What are the lines, copied exactly, from the one containing "focal_35mm: 58" through the final line of the material? Leave the pictures out.

*** Block opens ***

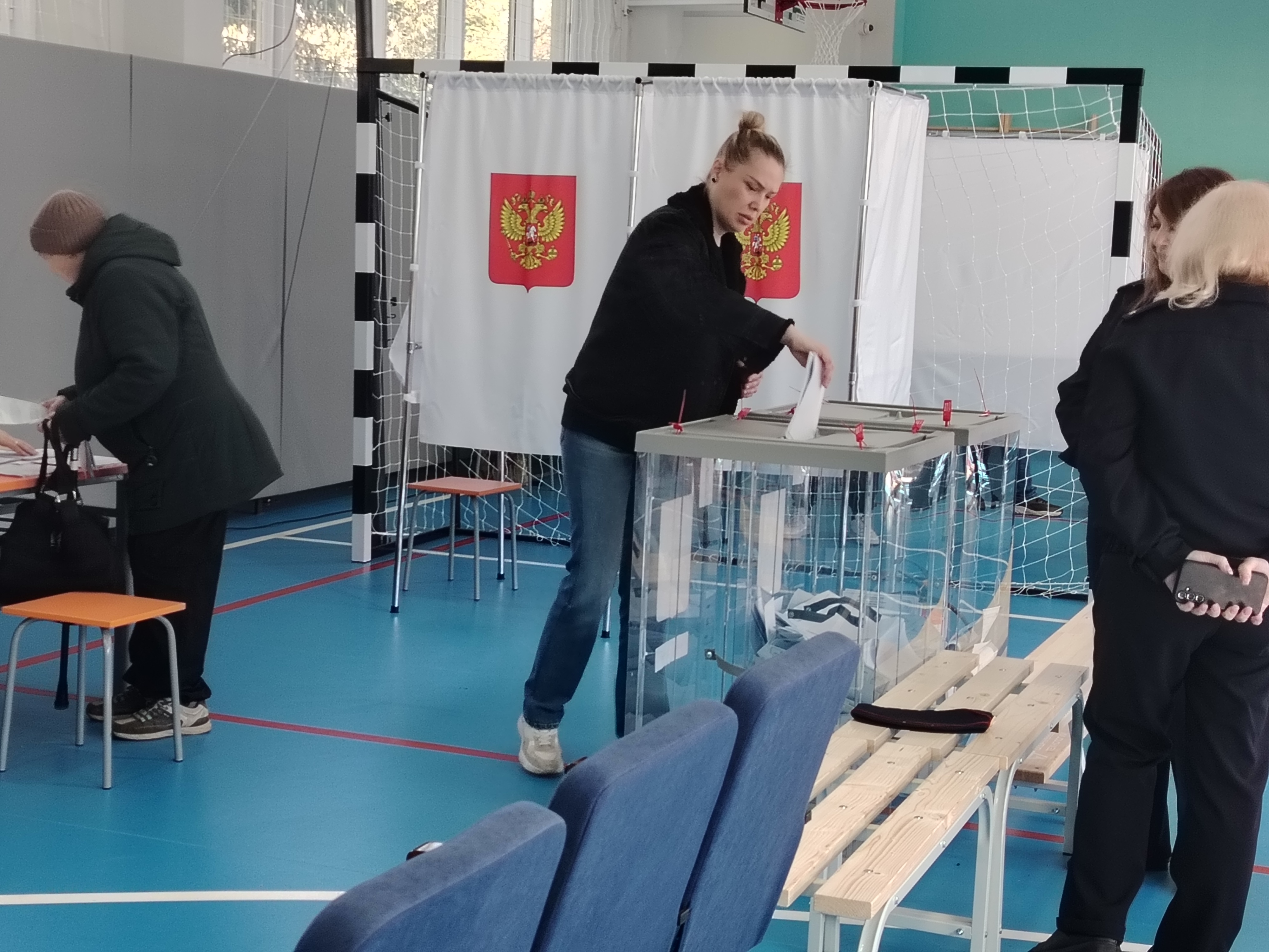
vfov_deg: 25.2
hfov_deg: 33.2
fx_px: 2126
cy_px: 476
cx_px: 634
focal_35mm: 58
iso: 249
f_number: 1.75
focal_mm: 5.25
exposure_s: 1/100
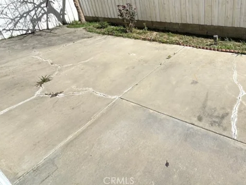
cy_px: 41
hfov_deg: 70.6
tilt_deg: -20.6
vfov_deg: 57.1
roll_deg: +2.7
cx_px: 188
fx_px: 156
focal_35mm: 22
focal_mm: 2.22
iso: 50
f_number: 2.2
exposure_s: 1/2882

*** Block closes ***

EXPECTED OUTPUT:
focal_35mm: 58
iso: 249
f_number: 1.75
focal_mm: 5.25
exposure_s: 1/100
cy_px: 41
hfov_deg: 70.6
tilt_deg: -20.6
vfov_deg: 57.1
roll_deg: +2.7
cx_px: 188
fx_px: 156
focal_35mm: 22
focal_mm: 2.22
iso: 50
f_number: 2.2
exposure_s: 1/2882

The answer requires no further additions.